As illustrated in blocks 214-220, each extracted component is preferably weighted by a respective weighting factor W1-W4. For example, if a first component is to be weighted more heavily than a second component, then the first weighting factor should be larger than the second weighting factor, according to one embodiment. According to one embodiment, weighting factors W1-W4 have values between 0 and 1, where a weighting factor of 0 means the extracted component is completely suppressed and a weighting factor of 1 means the extracted component is unaltered (i.e. no decrease in relative volume). In the example of FIG. 2, weighting factors W1-W3 could have values of 1, while weighting factor W4 could have a value in the range 0.25-0.50. This would effectively emphasize the melody, rhythm/drum, and bass components compared to other components (such as guitar and piano), to make it easier for the hearing prosthesis recipient to comprehend the music. The weighting factors are based on user preference, and may be adjusted by the user “on-the-fly” or may be instead preassigned based on preference testing performed in a clinical or home environment, for example. While the above-described example specifies a preferred range of 0.25-0.5 for W4 with a maximum allowable range of 0-1, other ranges could alternatively be utilized. As illustrated in block 222, the appropriately weighted extracted components are recombined (i.e. summed) to form a composite signal, a form of which serves to provide the pre-processed music signal 204.

The scheme 200 may be implemented using one or more algorithms, such as those illustrated in FIGS. 3 and 5. The choice of algorithm will determine the quality of the extraction (i.e. accuracy of separation between different extracted components) and the amount of latency. In general, more latency is required for better extractions. For an mp3 file, the scheme 200 may be run in near-real-time (i.e. with relatively low latency, such as 500 msec.) to allow a hearing prosthesis recipient to listen to a pre-processed version of the mp3 file. Using an algorithm (such as the one illustrated in FIG. 3) with a latency less than 500 msec. is possible; however, the result would be relatively poor separation between extracted components, due to a smaller block size (fewer iterations). Conversely, an algorithm with a latency of 700-800 msec. might provide better separation between the extracted components, but the longer delay may be less acceptable to the user.
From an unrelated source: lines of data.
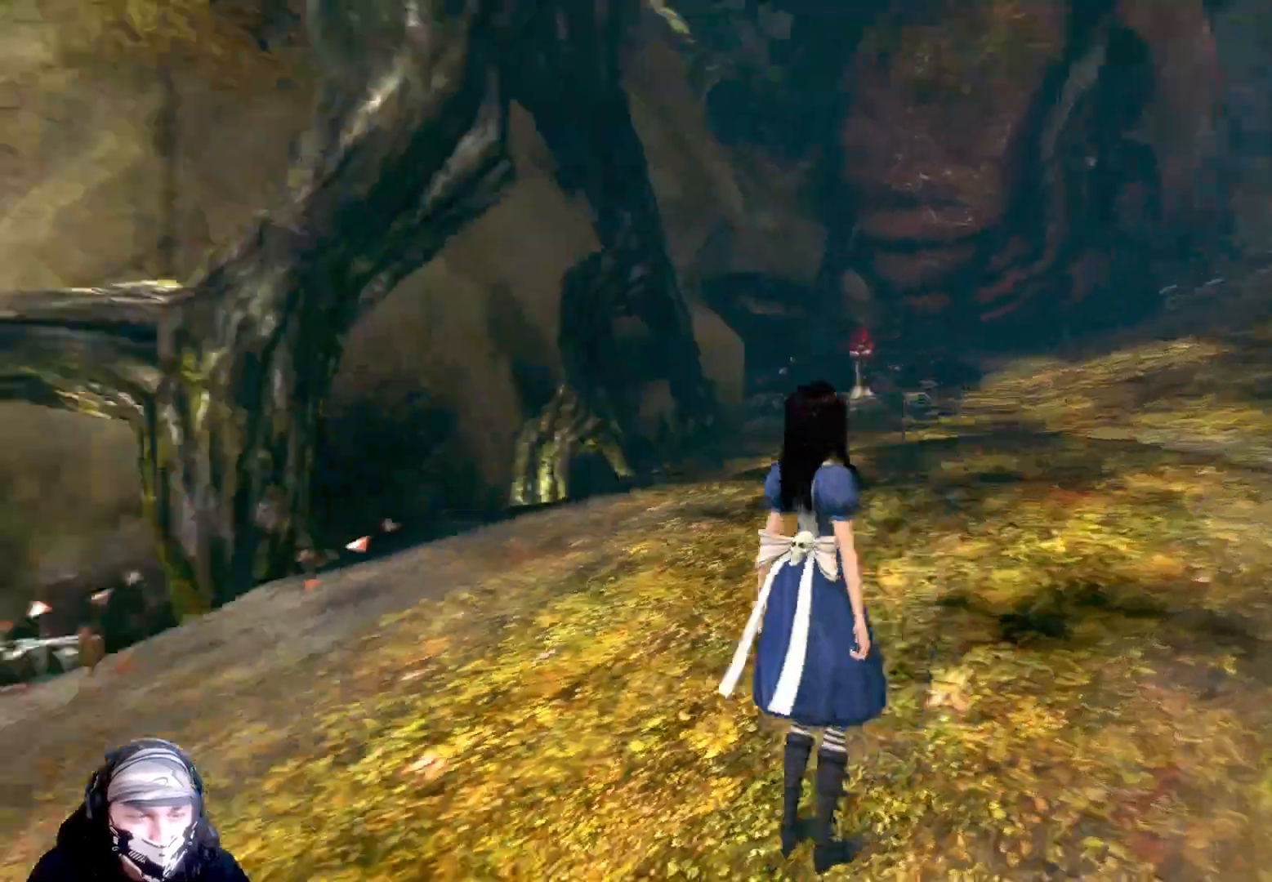
{"buttons": [], "left_stick": "center", "right_stick": "left", "events": []}
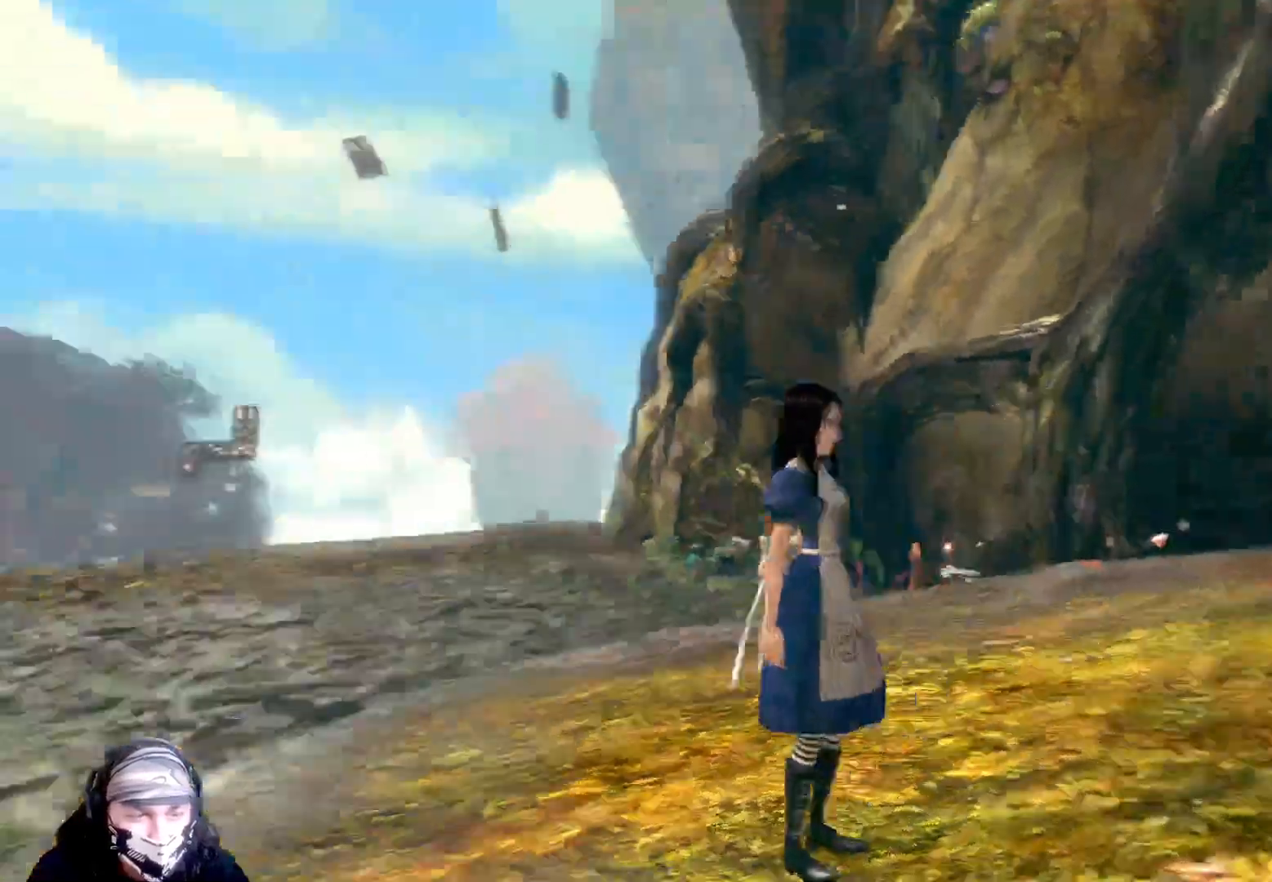
{"buttons": [], "left_stick": "center", "right_stick": "left", "events": []}
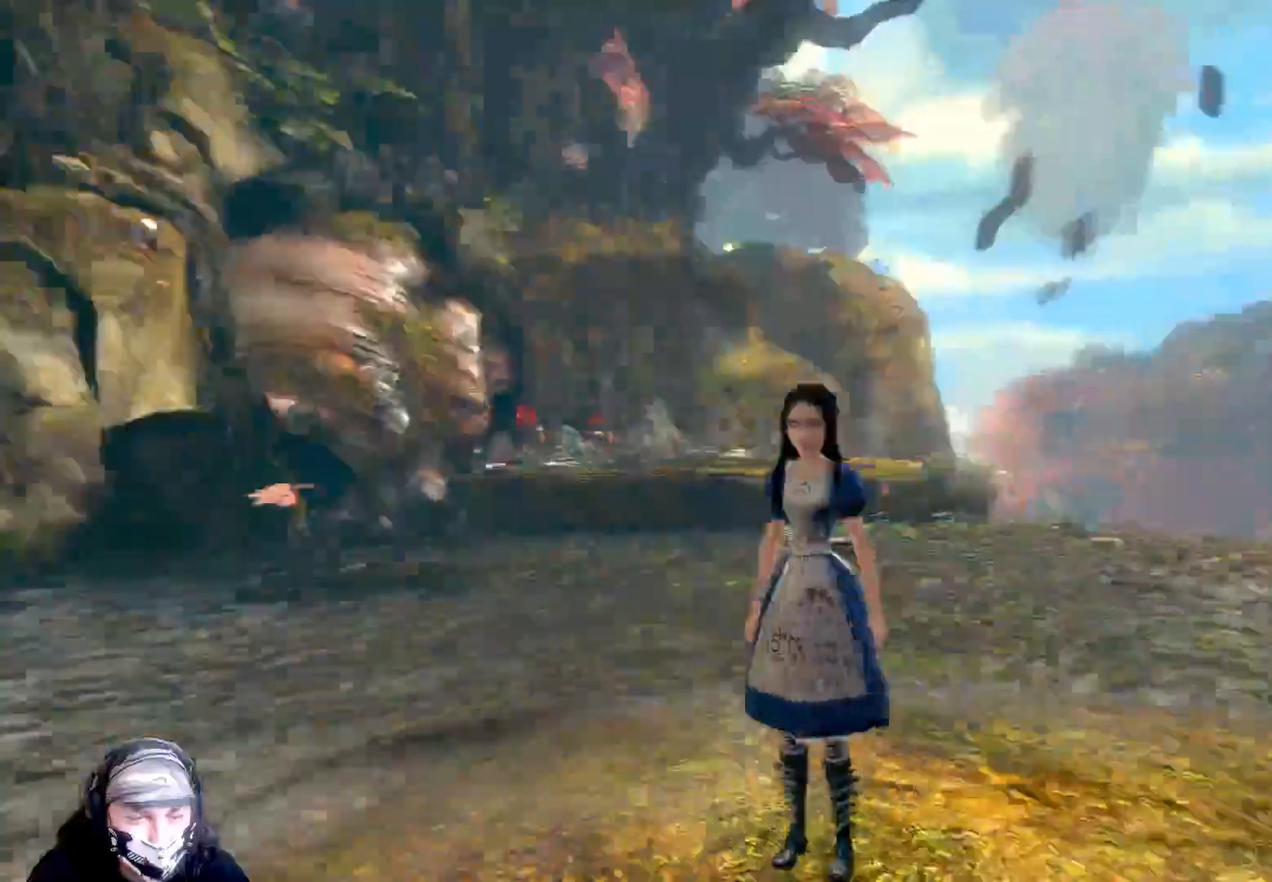
{"buttons": [], "left_stick": "center", "right_stick": "left", "events": []}
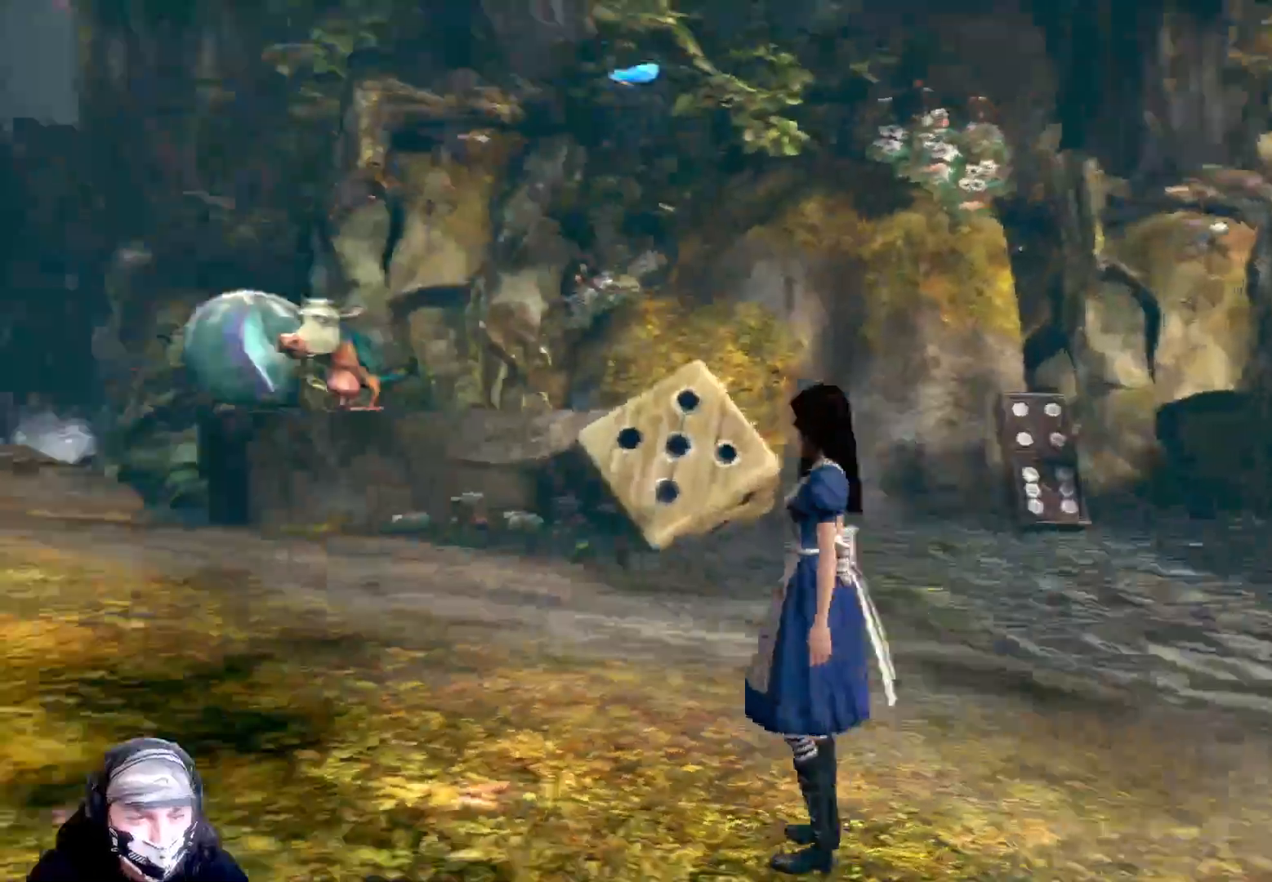
{"buttons": [], "left_stick": "center", "right_stick": "center", "events": [[233, "right_stick", "center"]]}
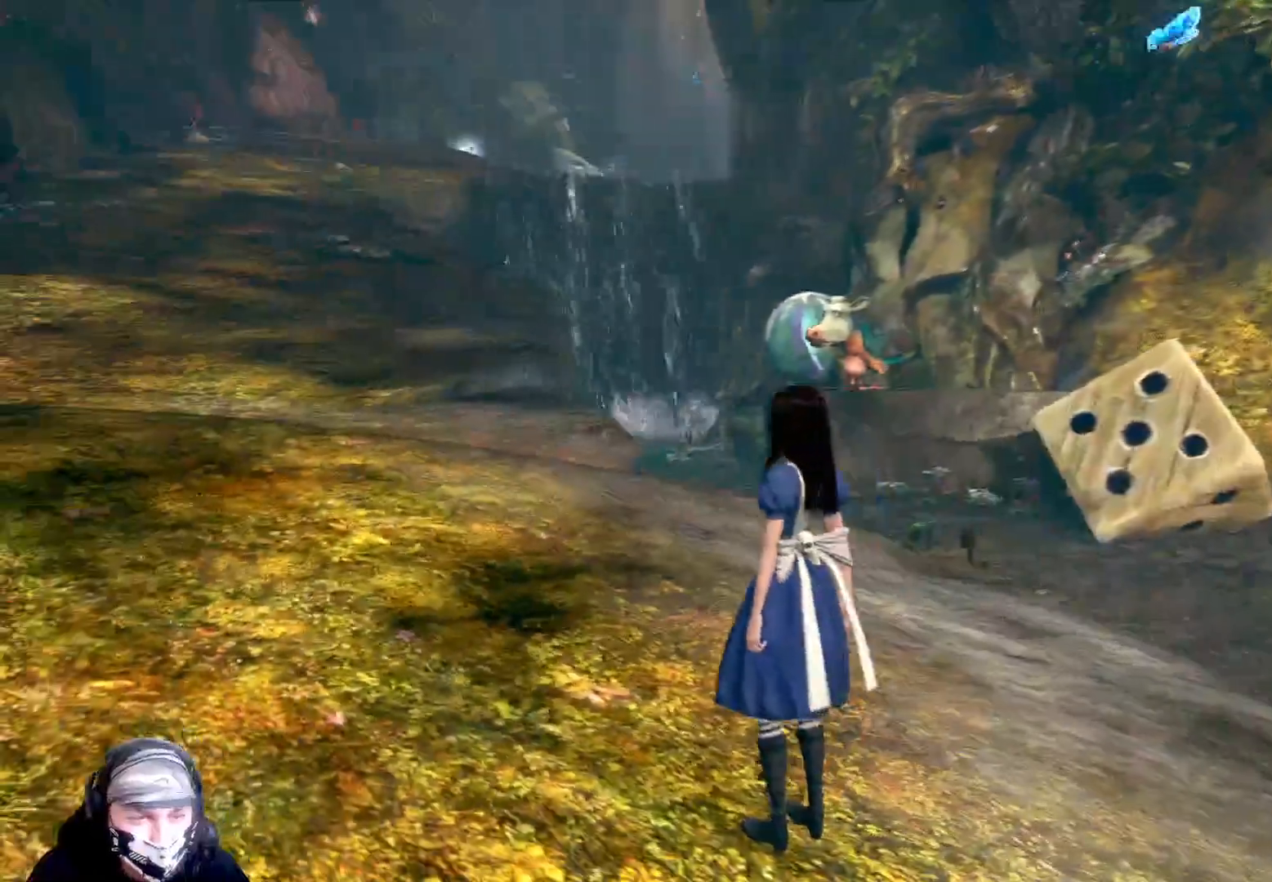
{"buttons": [], "left_stick": "up", "right_stick": "center", "events": [[100, "right_stick", "down-left"], [300, "right_stick", "center"], [433, "left_stick", "up"]]}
Alternatively, the scheme 200 (or a similar such scheme) may be run in advance on a library of mp3 files to create a corresponding library of pre-processed mp3 files intended for the hearing prosthesis recipient. In such a case, accuracy of extraction and enhancement will likely be more important than latency, and thus, algorithms that are more data-intensive might be preferable.

As yet another alternative, the scheme 200 may be run in near-real-time (i.e. with low latency) on a streamed music source (such as a streamed on-line radio station or other source) to allow the hearing prosthesis recipient to listen to a delayed version of the music stream that is more conducive to the recipient being able to perceive and appreciate musical aspects (e.g. lyrics and/or melody) of the stream.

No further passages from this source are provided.